UK Award-winning Arts Documentary Film-maker

Mike Dibb: UK Award-winning Arts Documentary Film-maker

The Country and The City (Where We Live Now)

1979 60’

This film formed part of “Where we Live Now”, a BBC2 series, made up of five separately directed one hour films, each presented by a different writer.

For several years I’d been wanting to make a film with Raymond Williams , but it was only in 1973, when I read his brilliant analysis of  “The Country and The City” - as historically expressed in English literature and social thought - that I realised I’d found the right subject for a film. But it was to be another 6 years before I luckily found a place for it, in the BBC series “Where We Live Now”, for which the executive producer was Christopher Martin.

And, although I could now go ahead, it remained a challenging project to take on, given the density of the book on which it was based, and much research was still needed to find the best and most resonant locations, one of the most important being the right country house. And, while the historical importance of the country house and its associated literature was fully documented by Raymond, he had no single one in mind. And thus it was by chance that I discovered the perfect place, while driving to Cheshire on a family visit to my in-laws! 

Tatton Park was a hitherto private property that was deliberately opening up its history to public gaze and thus an ideal hub around which Raymond and I could explore many themes from the book. Furthermore we were given the freedom to use, not only the house and its surrounding estate, but its many paintings and rich archive; as well as to film some of its outdoor events (particularly those celebrating old country pursuits, including sheep trials) as illustrative material with which to support many of the historical arguments and quotations we wanted to deploy.

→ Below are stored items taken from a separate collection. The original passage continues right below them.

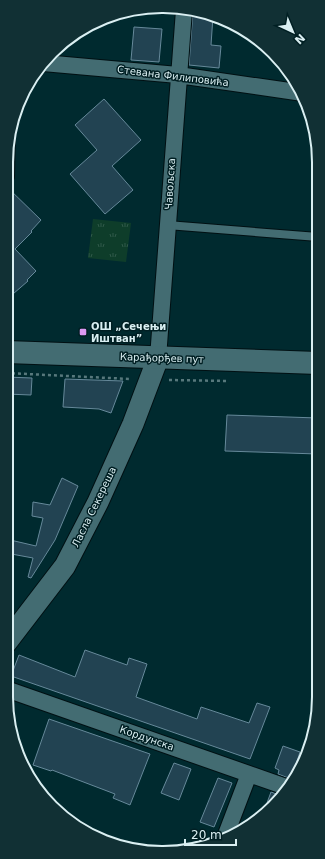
<svg xmlns="http://www.w3.org/2000/svg" width="325" height="859" font-family="'DejaVu Sans',sans-serif">
<defs>
<pattern id="park-tufts" width="24" height="20" patternUnits="userSpaceOnUse"><rect width="24" height="20" fill="#0e3d2a"/><path d="M3 7l-1-3M5 7V3M7 7l1-3M15 17l-1-3M17 17v-4M19 17l1-3" fill="none" stroke="#305949"/></pattern>
</defs>
<rect width="100%" height="100%" fill="#002a2f"/>
<path fill="url(#park-tufts)" d="M93,219L131,223L126,262L88,258Z"/>
<path fill="#224352" stroke="#66899a" d="M193,11H203L213,16L211,45L221,46L219,68L189,65Z
M134,27L162,29L159,62L131,60Z
M104,99L141,140L112,166L133,190L105,214L70,174L97,150L75,125Z
M6,186L41,220L31,231L32,232L15,249L36,271L27,280L28,281L6,300Z
M6,377L32,378L31,395L6,394Z
M65,379L123,381L111,413L99,409L63,407Z
M227,415L318,418V454L225,451Z
M62,478L78,486L55,540L31,578L28,577L33,558L6,553V539L36,546L43,518L32,516L33,502L50,505Z
M85,650L127,665L129,658L147,664L136,697L197,719L201,707L249,723L257,703L270,707L250,759L11,676L19,655L75,677Z
M49,719L150,754L130,805L113,798L115,794L52,770L51,771L33,765Z
M283,746L300,752L291,779L278,774L279,770L275,768Z
M174,763L191,769L179,800L161,793Z
M218,778L232,783L214,827L200,822Z
M271,792L282,796L263,814Z"/>
<g fill="none" stroke-linecap="round" stroke-linejoin="round">
<defs>
<path id="service" d="M6,177H10L11,126
M167,225L318,237"/>
<path id="minor" d="M43,63L178,75L303,93
M158,358L184,10
M6,689L289,788
M225,837L249,774"/>
<path id="tertiary" d="M6,643L65,566L98,502L133,424L158,358"/>
<path id="secondary" d="M6,352L318,363"/>
</defs>
<use href="#service" stroke="#001013" stroke-width="10"/>
<use href="#minor" stroke="#001013" stroke-width="18"/>
<use href="#tertiary" stroke="#001013" stroke-width="23"/>
<use href="#secondary" stroke="#001013" stroke-width="24"/>
<path stroke="#57787c" stroke-width="2.5" stroke-dasharray="3 3" stroke-linecap="butt" d="M6,373L130,379
M169,380L228,381"/>
<use href="#service" stroke="#436c72" stroke-width="8"/>
<use href="#minor" stroke="#436c72" stroke-width="16"/>
<use href="#tertiary" stroke="#436c72" stroke-width="21"/>
<use href="#secondary" stroke="#436c72" stroke-width="22"/>
</g>
<rect fill="#dd99f3" stroke="#001f23" stroke-width="1.5" x="79" y="328" width="8" height="8" rx="2"/>
<g text-anchor="middle" dominant-baseline="central" stroke-width="3" stroke-linejoin="round" paint-order="stroke">
<g font-size="10" fill="#daeff2" stroke="#001f23">
<text transform="translate(173 76) rotate(7)">Стевана Филиповића</text>
<text transform="translate(170 184) rotate(-86)">Чавољска</text>
<text transform="translate(162 358) rotate(2)">Карађорђев пут</text>
<text transform="translate(94 507) rotate(-64)">Ласла Секереша</text>
<text transform="translate(147 738) rotate(19)">Кордунска</text>
</g>
<g font-size="10" font-weight="bold" fill="#daeff2" stroke="#001f23" text-anchor="start">
<text x="91" y="326">ОШ „Сечењи<tspan x="91" dy="12">Иштван”</tspan></text>
</g>
</g>
<path d="M0 0H325V859H0ZM162 13H163A149 149 0 0 1 312 162V697A149 149 0 0 1 163 846H162A149 149 0 0 1 13 697V162A149 149 0 0 1 162 13Z" fill="#113034" fill-rule="evenodd"/>
<path fill="none" stroke="#daeff2" stroke-width="2" d="M162 13H163A149 149 0 0 1 312 162V697A149 149 0 0 1 163 846H162A149 149 0 0 1 13 697V162A149 149 0 0 1 162 13Z"/>
<g transform="translate(293 32) rotate(136)" stroke="#001f23" stroke-width="3" paint-order="stroke">
<path d="M0-3L7 15L0 10L-7 15Z" fill="#daeff2"/>
<text y="-6" font-size="11" font-weight="bold" text-anchor="middle" fill="#daeff2">N</text>
</g>
<path d="M185 839v6h51v-6" fill="none" stroke="#daeff2" stroke-width="2"/>
<text x="191" y="839" font-size="12" fill="#daeff2" stroke="#001f23" stroke-width="3" paint-order="stroke">20 m</text>
</svg>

Indeed Tatton was just 20 miles from Manchester and very near Knutsford, where Elisabeth Gaskell had lived. And it was clearly the house, a visit to which was vividly described in one of her novels, from which we were able to quote. Humphrey Repton (referred to by Jane Austen and satirised by TL Peacock) had designed the estate and ornate gardens, and the destruction of the local cottages needed to make this possible was explicit in Repton’s well preserved drawings at Tatton, along with fascinating earlier ground plans showing the transformation of this typical piece of English land over the centuries, culminating with the moment when it was ruthlessly ‘stolen’ by acts of enclosure, to the exclusive benefit of several generations of the Edgerton family that lived for decades in this ‘country’ house, built by money made in ‘the city’, and later sustained by profits from the industrialised new conurbations of Manchester and Liverpool, linked as they were by the ship canal, of which Lord Edgerton happened to be the chairman!

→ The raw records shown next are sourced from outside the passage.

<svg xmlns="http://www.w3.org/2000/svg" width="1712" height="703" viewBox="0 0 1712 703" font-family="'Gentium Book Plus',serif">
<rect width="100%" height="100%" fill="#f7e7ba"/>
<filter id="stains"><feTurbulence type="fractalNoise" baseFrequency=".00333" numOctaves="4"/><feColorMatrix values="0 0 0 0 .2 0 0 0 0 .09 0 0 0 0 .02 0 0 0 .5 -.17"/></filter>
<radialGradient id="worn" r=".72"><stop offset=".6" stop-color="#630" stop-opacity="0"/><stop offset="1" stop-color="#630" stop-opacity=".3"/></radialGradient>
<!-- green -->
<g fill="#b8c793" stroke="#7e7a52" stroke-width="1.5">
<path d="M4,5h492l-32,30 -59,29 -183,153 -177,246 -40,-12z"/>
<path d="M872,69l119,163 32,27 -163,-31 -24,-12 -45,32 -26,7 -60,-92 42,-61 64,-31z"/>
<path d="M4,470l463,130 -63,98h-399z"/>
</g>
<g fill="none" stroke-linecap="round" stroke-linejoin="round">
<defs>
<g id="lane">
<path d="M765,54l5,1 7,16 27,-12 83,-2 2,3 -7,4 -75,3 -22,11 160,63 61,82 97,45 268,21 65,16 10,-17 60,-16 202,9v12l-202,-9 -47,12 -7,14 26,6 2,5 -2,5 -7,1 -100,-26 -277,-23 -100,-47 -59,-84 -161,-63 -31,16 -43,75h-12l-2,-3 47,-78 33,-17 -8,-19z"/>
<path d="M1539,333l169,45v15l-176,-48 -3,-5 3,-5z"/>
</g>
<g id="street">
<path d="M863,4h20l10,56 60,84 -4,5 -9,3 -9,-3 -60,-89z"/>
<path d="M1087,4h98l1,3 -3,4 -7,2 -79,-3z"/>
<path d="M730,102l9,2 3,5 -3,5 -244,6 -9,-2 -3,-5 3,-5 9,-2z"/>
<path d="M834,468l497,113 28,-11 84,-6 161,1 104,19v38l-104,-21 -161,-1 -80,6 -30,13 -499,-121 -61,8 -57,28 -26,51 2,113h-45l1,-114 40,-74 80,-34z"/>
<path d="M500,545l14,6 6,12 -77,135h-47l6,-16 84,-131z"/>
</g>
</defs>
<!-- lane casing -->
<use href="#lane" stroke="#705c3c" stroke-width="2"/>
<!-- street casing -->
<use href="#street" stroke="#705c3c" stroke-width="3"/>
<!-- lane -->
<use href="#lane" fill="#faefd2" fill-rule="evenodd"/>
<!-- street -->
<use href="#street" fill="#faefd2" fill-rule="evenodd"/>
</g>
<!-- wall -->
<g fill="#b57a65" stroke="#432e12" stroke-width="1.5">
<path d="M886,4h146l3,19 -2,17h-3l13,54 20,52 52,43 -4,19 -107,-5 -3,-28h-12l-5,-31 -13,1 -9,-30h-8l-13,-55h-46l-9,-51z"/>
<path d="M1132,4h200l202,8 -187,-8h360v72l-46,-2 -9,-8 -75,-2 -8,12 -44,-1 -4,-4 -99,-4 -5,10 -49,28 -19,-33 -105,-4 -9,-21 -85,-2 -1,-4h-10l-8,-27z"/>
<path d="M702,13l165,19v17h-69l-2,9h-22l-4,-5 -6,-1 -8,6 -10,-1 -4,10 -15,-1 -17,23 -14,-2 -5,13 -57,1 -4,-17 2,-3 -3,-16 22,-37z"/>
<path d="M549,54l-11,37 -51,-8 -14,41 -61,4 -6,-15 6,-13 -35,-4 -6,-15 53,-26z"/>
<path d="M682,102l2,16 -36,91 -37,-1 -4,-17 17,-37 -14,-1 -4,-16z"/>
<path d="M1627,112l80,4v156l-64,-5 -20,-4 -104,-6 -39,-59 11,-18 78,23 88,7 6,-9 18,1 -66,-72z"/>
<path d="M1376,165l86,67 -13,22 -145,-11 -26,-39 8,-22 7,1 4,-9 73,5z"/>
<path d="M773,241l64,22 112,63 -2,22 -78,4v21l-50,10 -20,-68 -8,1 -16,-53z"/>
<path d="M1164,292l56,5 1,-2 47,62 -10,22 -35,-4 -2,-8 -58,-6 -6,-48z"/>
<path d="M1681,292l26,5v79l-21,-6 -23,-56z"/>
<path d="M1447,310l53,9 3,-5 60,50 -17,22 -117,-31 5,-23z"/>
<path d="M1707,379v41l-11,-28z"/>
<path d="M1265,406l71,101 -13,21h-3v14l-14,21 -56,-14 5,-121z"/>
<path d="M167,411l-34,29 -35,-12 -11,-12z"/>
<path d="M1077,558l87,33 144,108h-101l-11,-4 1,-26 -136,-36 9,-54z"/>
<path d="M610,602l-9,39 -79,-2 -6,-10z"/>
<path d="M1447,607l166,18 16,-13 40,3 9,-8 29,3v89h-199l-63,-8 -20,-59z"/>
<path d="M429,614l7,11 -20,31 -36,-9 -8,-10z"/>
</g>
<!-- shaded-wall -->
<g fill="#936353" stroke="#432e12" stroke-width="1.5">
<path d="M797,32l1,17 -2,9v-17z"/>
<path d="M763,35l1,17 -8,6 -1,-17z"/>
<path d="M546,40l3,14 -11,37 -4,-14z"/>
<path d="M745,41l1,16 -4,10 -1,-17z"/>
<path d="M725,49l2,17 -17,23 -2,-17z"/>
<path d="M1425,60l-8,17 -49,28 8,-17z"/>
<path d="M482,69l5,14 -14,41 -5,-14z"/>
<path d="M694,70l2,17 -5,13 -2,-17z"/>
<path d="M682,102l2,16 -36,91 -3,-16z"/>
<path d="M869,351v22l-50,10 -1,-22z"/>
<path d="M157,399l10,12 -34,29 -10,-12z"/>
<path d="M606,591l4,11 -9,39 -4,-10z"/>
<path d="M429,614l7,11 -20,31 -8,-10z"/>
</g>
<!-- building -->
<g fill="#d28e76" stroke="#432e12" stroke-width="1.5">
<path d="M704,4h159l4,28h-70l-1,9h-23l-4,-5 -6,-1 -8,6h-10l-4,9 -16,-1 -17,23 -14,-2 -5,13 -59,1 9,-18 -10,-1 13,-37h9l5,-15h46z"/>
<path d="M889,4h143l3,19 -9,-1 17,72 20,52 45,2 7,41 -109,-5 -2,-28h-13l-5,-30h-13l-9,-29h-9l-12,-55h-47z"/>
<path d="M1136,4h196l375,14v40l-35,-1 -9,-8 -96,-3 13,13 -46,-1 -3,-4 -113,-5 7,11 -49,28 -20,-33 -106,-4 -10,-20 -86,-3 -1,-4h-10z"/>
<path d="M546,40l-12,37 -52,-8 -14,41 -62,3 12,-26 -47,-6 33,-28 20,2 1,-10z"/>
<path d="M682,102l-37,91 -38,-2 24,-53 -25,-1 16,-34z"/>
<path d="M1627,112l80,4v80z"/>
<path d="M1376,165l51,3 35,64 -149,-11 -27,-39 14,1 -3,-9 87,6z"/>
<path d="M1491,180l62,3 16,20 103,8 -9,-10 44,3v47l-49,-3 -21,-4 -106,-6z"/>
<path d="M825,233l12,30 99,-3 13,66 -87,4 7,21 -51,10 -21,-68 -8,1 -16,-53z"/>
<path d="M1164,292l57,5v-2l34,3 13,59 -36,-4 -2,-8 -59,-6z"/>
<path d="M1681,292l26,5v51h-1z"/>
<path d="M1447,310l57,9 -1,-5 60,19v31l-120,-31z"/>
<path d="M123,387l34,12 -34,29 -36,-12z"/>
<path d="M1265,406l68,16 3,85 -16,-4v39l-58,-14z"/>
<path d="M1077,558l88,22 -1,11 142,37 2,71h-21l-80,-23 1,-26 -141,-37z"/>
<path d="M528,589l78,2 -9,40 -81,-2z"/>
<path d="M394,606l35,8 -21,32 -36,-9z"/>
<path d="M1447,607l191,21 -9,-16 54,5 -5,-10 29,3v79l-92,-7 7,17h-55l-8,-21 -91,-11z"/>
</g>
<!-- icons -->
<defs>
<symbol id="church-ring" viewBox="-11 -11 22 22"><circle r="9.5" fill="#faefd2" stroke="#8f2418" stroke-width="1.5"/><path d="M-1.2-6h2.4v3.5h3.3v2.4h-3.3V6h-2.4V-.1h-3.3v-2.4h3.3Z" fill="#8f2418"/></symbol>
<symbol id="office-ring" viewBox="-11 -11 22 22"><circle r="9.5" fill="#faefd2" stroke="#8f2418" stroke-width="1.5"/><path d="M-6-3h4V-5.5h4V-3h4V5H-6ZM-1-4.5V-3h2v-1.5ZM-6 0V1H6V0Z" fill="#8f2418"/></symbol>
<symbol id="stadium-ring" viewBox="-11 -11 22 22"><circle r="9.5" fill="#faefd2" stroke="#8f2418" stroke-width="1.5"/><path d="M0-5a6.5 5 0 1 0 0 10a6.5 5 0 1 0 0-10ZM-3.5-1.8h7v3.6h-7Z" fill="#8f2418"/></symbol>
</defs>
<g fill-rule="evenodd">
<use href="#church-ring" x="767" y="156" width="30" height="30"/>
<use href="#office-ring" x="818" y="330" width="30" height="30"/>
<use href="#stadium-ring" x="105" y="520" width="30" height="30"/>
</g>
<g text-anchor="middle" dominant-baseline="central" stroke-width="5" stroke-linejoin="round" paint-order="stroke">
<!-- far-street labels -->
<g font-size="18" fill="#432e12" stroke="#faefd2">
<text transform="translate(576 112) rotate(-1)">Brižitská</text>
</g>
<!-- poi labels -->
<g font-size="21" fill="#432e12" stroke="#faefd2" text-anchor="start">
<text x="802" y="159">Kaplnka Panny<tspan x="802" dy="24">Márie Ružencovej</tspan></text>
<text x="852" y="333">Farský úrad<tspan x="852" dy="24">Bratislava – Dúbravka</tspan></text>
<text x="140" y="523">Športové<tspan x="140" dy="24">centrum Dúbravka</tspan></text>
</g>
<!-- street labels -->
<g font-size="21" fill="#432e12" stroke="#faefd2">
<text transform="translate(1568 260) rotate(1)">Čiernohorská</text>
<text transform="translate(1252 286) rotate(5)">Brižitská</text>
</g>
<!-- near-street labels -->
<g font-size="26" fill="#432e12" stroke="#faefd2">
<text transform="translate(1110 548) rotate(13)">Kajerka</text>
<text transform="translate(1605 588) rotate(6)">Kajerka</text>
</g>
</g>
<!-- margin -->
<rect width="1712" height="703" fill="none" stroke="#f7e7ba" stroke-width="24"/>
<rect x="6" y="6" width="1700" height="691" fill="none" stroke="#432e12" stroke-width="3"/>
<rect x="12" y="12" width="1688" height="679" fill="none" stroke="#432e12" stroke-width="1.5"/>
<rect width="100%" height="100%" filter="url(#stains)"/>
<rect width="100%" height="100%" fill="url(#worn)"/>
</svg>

But the film begins where Raymond Williams himself was born and brought up, the Welsh valley near Pandy, which is also the landscape of his first novel “Border Country”. It then moves to other locations, including Cambridge, The Lake District, the Wye Valley, Farnham, Tatton, and of course London. And its many quotations range from Genesis to Oliver Goldsmith, John Clare to William Cobbett, Wordsworth and Dickens to Engels and T.S Eliot.




An extremely dense translation to film of Raymond Williams’ 1973 book of the same title which traces images of ‘nature’ and ‘town’ through 200 years of English literature. The connections Williams establishes as he traces the history of Tatton Park near Manchester - ‘an almost perfect example of how the English country house has influenced if not dominated our images of the country’ - are often startling and the film’s style continually illuminates the overall argument. All of the details taken from writers, painters, landscape artists and from 19th and 20th history of major urban centres are placed within a framework of class-based economic history - ‘the country and the city are parts of an interacting system dominated by a single class’- and the result is a unique TV essay. Michael Dibb, the director, has worked well with Williams to ensure that every image, every snatch of sound-track plays its part in the structure.